Persbericht
Neprom tekent Nationaal Akkoord Wonen niet
Voorburg, 11 juli 2001 - De Neprom stemt in met het uitgangspunt van het Nationaal Akkoord Wonen dat morgen zal worden ondertekend, te weten het centraal stellen van de wensen en behoeften van burgers in het woonbeleid. Hoewel de projectontwikkeling, verenigd in de Neprom, groot voorstander zijn van dit uitgangspunt zal de Neprom ondanks het uitdrukkelijk verzoek van staatssecretaris Remkes het Nationaal Akkoord niet tekenen. Neprom is van mening dat dit Akkoord voorbijgaat aan de echte vraagstukken op de woningmarkt en in de stedelijke herstructurering.
De Neprom is van mening dat het Nationaal Akkoord Wonen te eenzijdig is gericht op de sociale huurwoningenmarkt en te eenzijdig de rol van woningcorporaties en gemeenten belicht. Om de stevige ambities van de Nota Wonen te kunnen realiseren zullen gemeenten, corporaties en marktpartijen alle zeilen bij moeten zetten, zeker gezien de huidige produktiecijfers. Partijen zullen moeten samenwerken om deze ambities te bereiken. In veel gevallen werken marktpartijen al op gelijkwaardige wijze samen met gemeenten en corporaties, zowel in de uitleglocaties als in de stedelijke vernieuwing en in de herstructurering. Het Akkoord biedt hierbij geen toegevoegde waarde.
Het Nationaal Akkoord biedt geen oplossing voor de teruglopende nieuwbouwproduktie op de woningmarkt.
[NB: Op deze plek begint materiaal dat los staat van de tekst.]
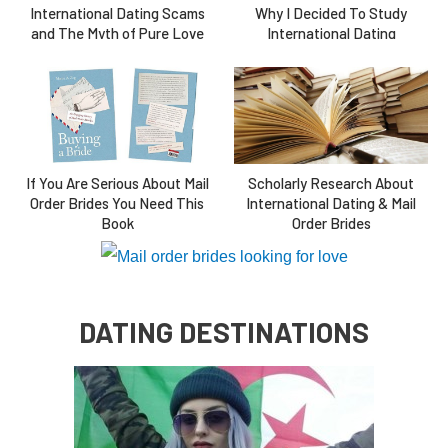
International Dating Scams
Why I Decided To Study
and The Myth of Pure Love
International Dating
If You Are Serious About Mail
Scholarly Research About
Order Brides You Need This
International Dating & Mail
Book
Order Brides
DATING DESTINATIONS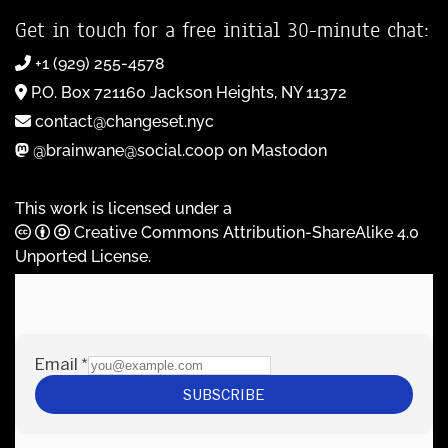
Get in touch for a free initial 30-minute chat:
+1 (929) 255-4578
P.O. Box 721160 Jackson Heights, NY 11372
contact@changeset.nyc
@brainwane@social.coop on Mastodon
This work is licensed under a
Creative Commons Attribution-ShareAlike 4.0
Unported License
.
Er zou moeten worden gezorgd voor meer doorstroming, zodat zittende bewoners uitzicht hebben op een woning die meer voldoet aan hun woonwensen en er in de bestaande voorraad meer lager geprijsde woningen beschikbaar komen. Over het algemeen zal dit betekenen dat er met name grote woningen in het duurdere prijssegment moeten worden bijgebouwd. Naar de mening van de Neprom zouden de betrokken partijen zich moeten committeren aan een dergelijke bevordering van de doorstroming op de woningmarkt.
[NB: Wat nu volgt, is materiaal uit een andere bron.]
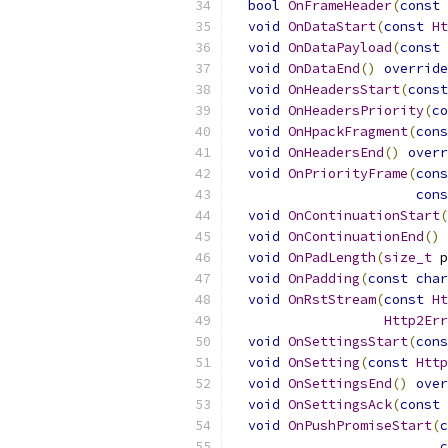
bool
OnFrameHeader
(
const
void
OnDataStart
(
const
Ht
void
OnDataPayload
(
const
void
OnDataEnd
()
override
void
OnHeadersStart
(
const
void
OnHeadersPriority
(
co
void
OnHpackFragment
(
cons
void
OnHeadersEnd
()
overr
void
OnPriorityFrame
(
cons
cons
void
OnContinuationStart
(
void
OnContinuationEnd
()
void
OnPadLength
(
size_t
 p
void
OnPadding
(
const
char
void
OnRstStream
(
const
Ht
Http2Err
void
OnSettingsStart
(
cons
void
OnSetting
(
const
Http
void
OnSettingsEnd
()
over
void
OnSettingsAck
(
const
void
OnPushPromiseStart
(
c
c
Het Nationaal Akkoord geeft daarnaast geen antwoord op het vraagstuk van de stedelijke herstructurering. Stedelijke herstructurering is veel meer dan het opknappen van woningen en het verkopen van corporatiebezit aan zittende huurders. Stedelijke herstructurering is een ingrijpend proces dat over vele jaren loopt, waarbij rekening moet worden gehouden met de belangen van bewoners, ondernemers, culturele instellingen, scholen etc. Stedelijke herstructurering vereist managementervaring, marktkennis op het gebied van wonen, werken en winkelen, kennis van langlopende en ingewikkelde samenwerkingsverbanden met financiële overeenkomsten en risicodragende participatie. Vastgoedontwikkelaars bezitten dergelijke kennis en ervaring. Het Nationaal Akkoord heeft echter geen toegevoegde waarde voor de betrokkenheid van de ontwikkelaars.
Het Nationaal Akkoord is daarbij zorgeloos waar het gaat om de verkoop van 50.000 huurwoningen per jaar alsmede de negatieve werking op het functioneren van de woningmarkt en de belemmering van de stedelijke herstructurering die daarvan het gevolg kunnen zijn.
Bovendien geeft het Nationaal Akkoord geen aanzet tot het oplossen van het mobiliteitsvraagstuk in stedelijke gebieden, terwijl mobiliteit een onlosmakelijk onderdeel van de stedelijke (her)ontwikkeling en de woonbeleving uitmaakt.
De Neprom ziet tenslotte niet de toegevoegde waarde van het Nationaal Akkoord Wonen ten opzichte van het Kwaliteitshandvest en het nog te sluiten Convenant Duurzaam Bouwen voor de particuliere sector.